Winner of the South Carolina Heritage Tourism Award, the Lowcountry Trail consists of a beautiful boardwalk that crosses the hillside overlooking Mainfield, a restored rice field of the former Brookgreen Plantation. For enslaved Africans on Brookgreen Plantation, this hill was a bridge between the world of daily work and the familiarity of life in the slave village beyond the crest of the hill. The rhythms of life - planting, growing, harvesting, threshing - changed seasonally for everyone on the rice plantation.
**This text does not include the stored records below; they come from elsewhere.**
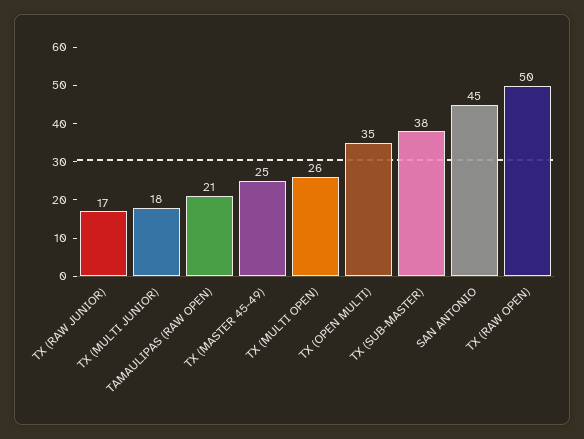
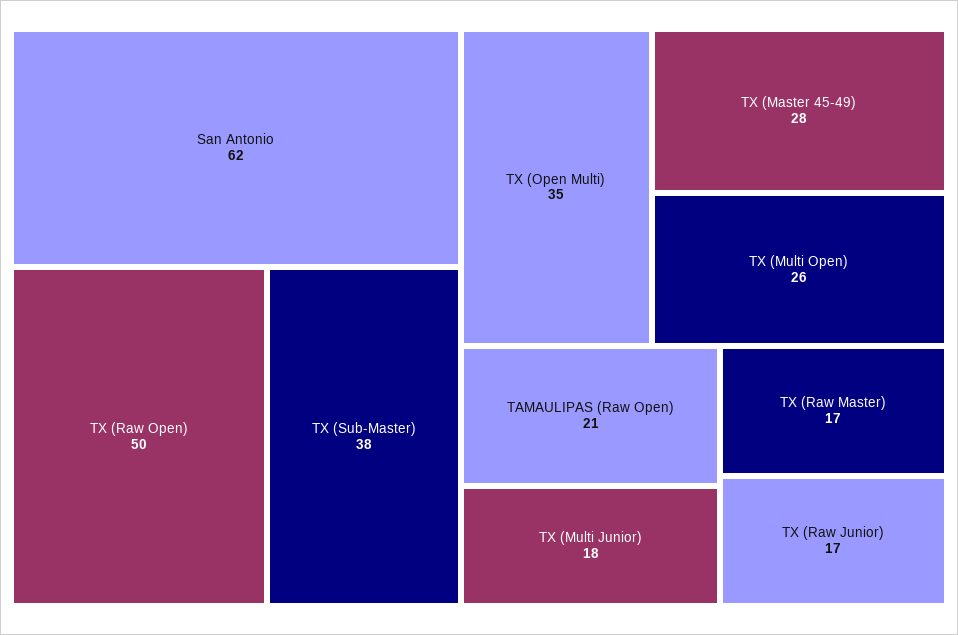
TX (MASTER 45-49): 25 -> 28
SAN ANTONIO: 45 -> 62
TX (Raw Master): none -> 17

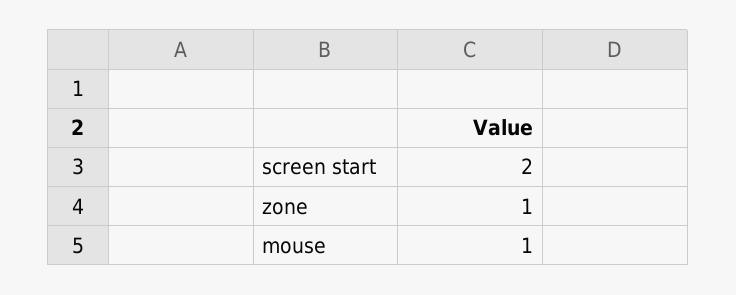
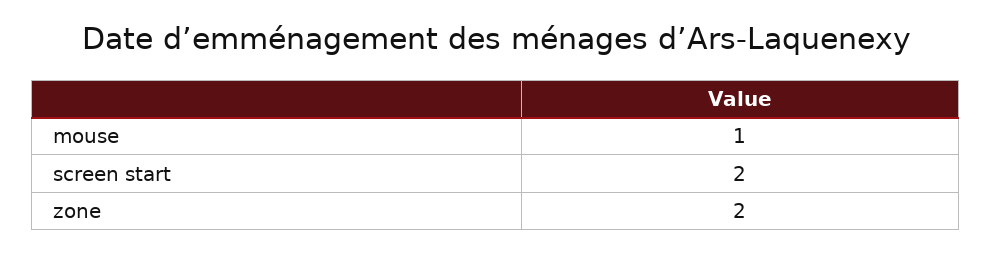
zone: 1 -> 2

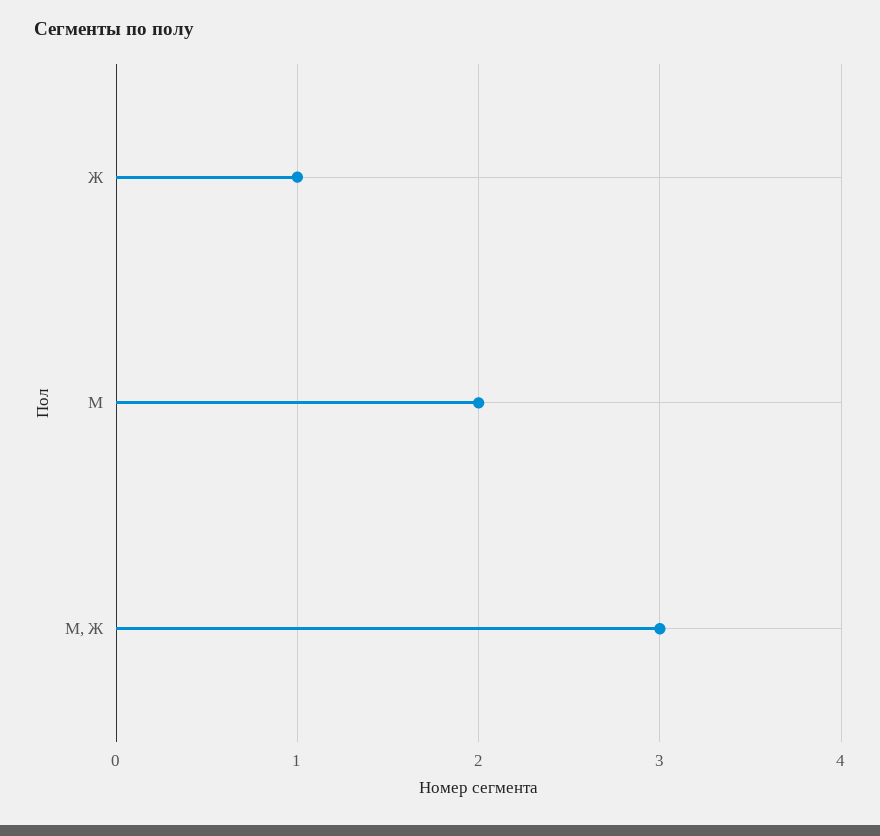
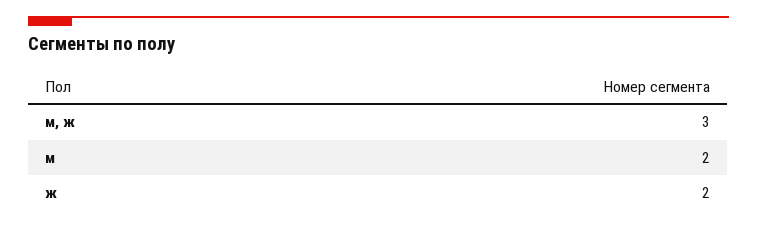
Ж: 1 -> 2

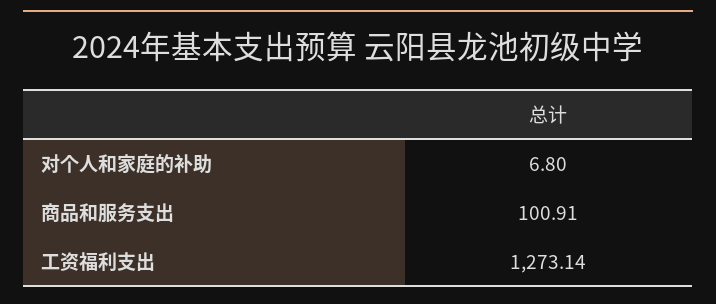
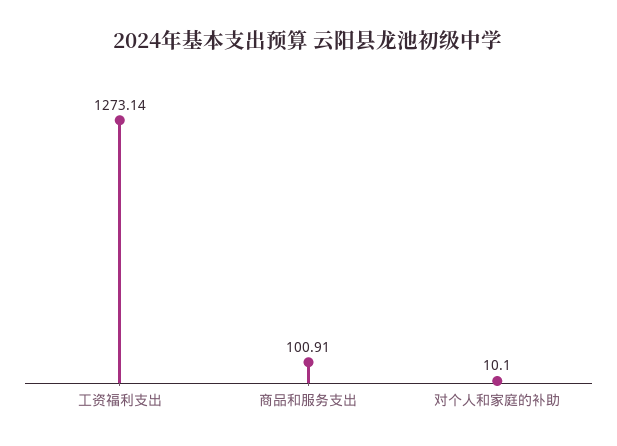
对个人和家庭的补助: 6.8 -> 10.1

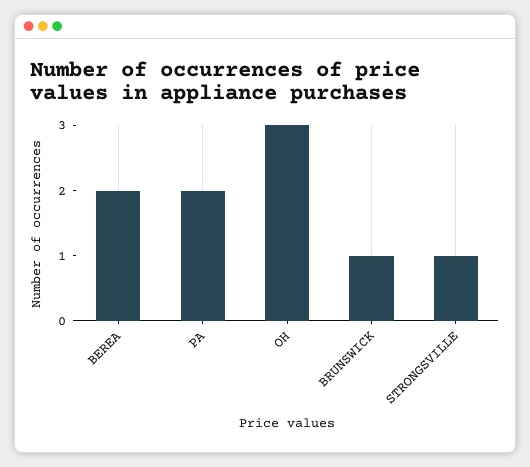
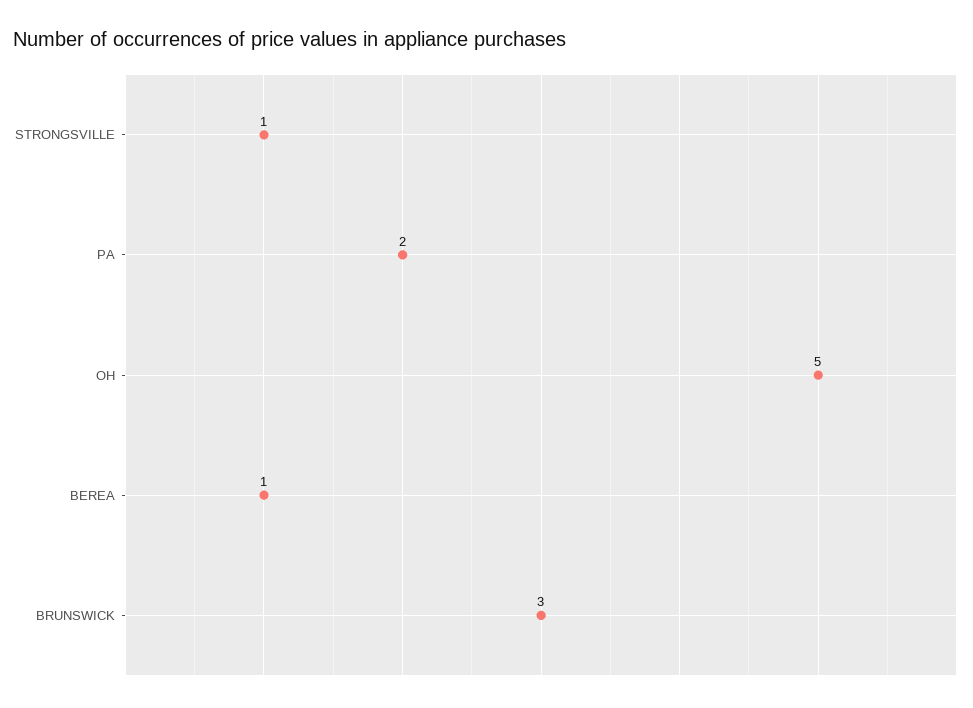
BEREA: 2 -> 1
OH: 3 -> 5
BRUNSWICK: 1 -> 3

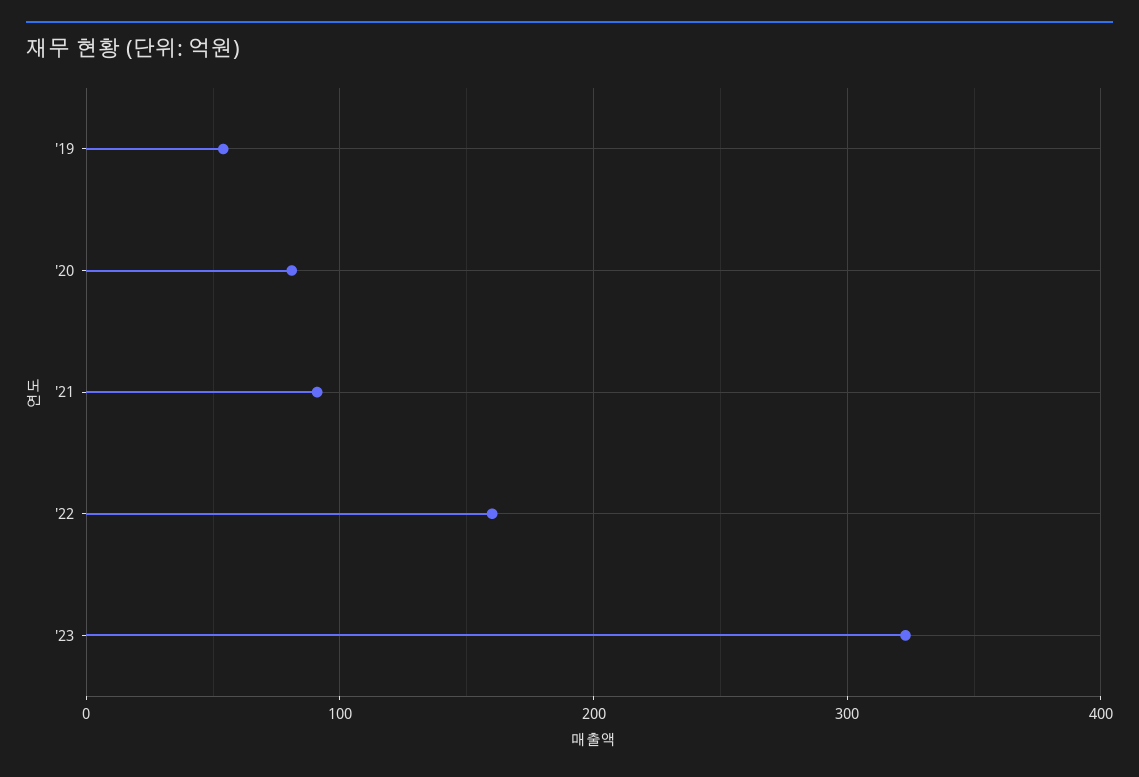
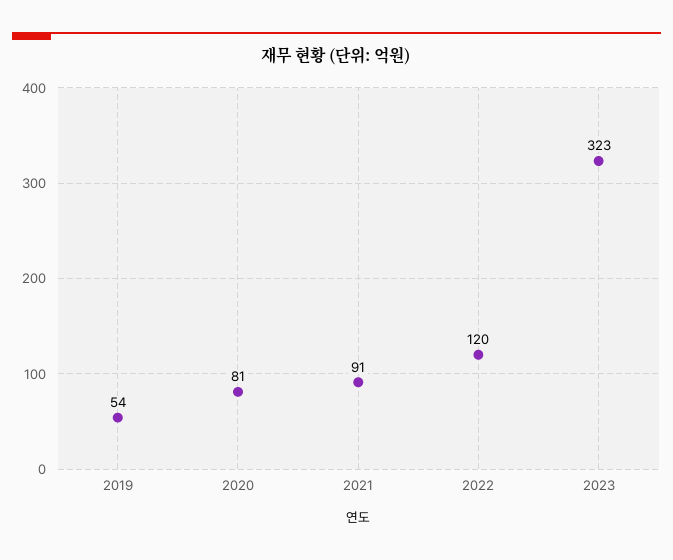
'22: 160 -> 120

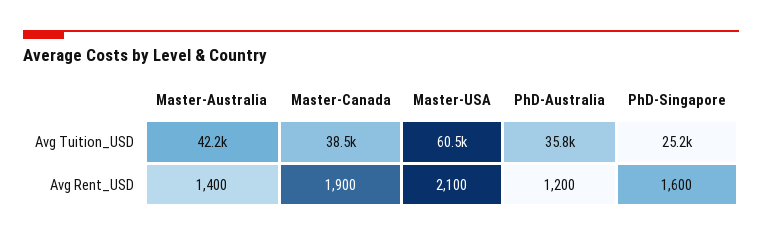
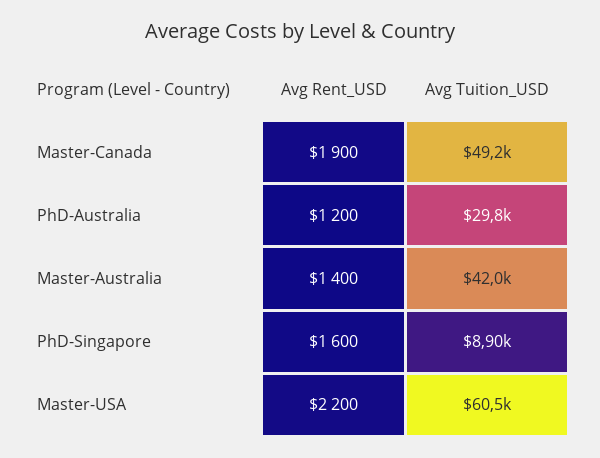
Master-Australia, Avg Tuition_USD: 42200 -> 42000
Master-Canada, Avg Tuition_USD: 38500 -> 49200
PhD-Australia, Avg Tuition_USD: 35800 -> 29800
PhD-Singapore, Avg Tuition_USD: 25200 -> 8900
Master-USA, Avg Rent_USD: 2100 -> 2200

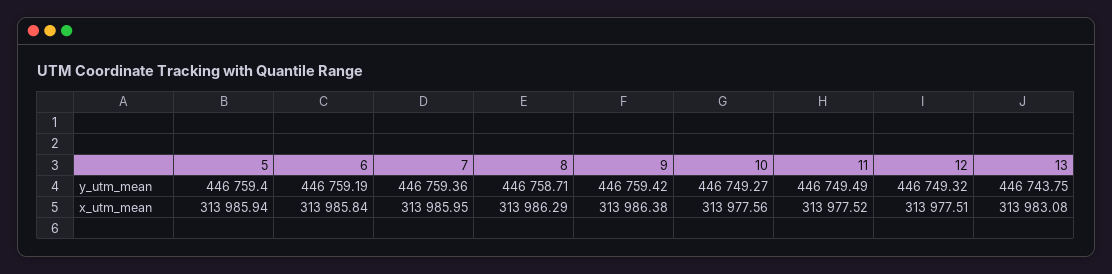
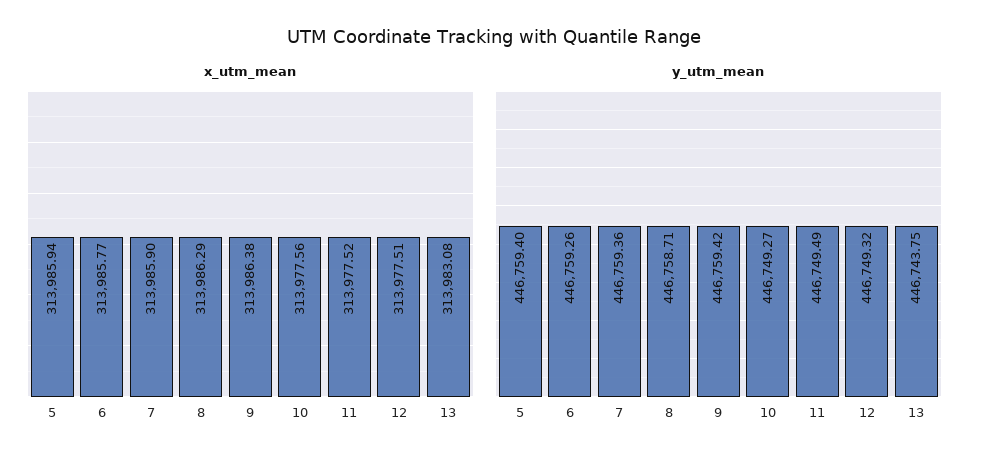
y_utm_mean, 6: 446759.19 -> 446759.26
x_utm_mean, 6: 313985.84 -> 313985.77
x_utm_mean, 7: 313985.95 -> 313985.9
Archaeological projects have revealed the remains of four structures on the hillside: the site of the overseer's residence at the apex of the hill, and its kitchen, smokehouse and dependency closer to the edge of the rice field. Along the trail, interpretive panels describe life on a rice plantation and four stainless steel figures have been placed to represent the Plantation Owner, the Overseer, and an Enslaved African Male and an Enslaved African Female. These figures, created in stainless steel by Babette Bloch, an award- winning artist known for her site-specific works, serve as visually compelling landmarks to draw visitors along the trail and to interpret a revealing story about each one's role in the economic and social system of a Lowcountry plantation.
The Lowcountry Trail Audio Tour is a public education program that emphasizes historic preservation.The tour winds along the Ricefield Overlook and adjacent rice field and is free with garden admission. As you walk the trail, a 30-minute fictional story about life on Brookgreen Plantation unwinds progressively, on listening stations placed along the way.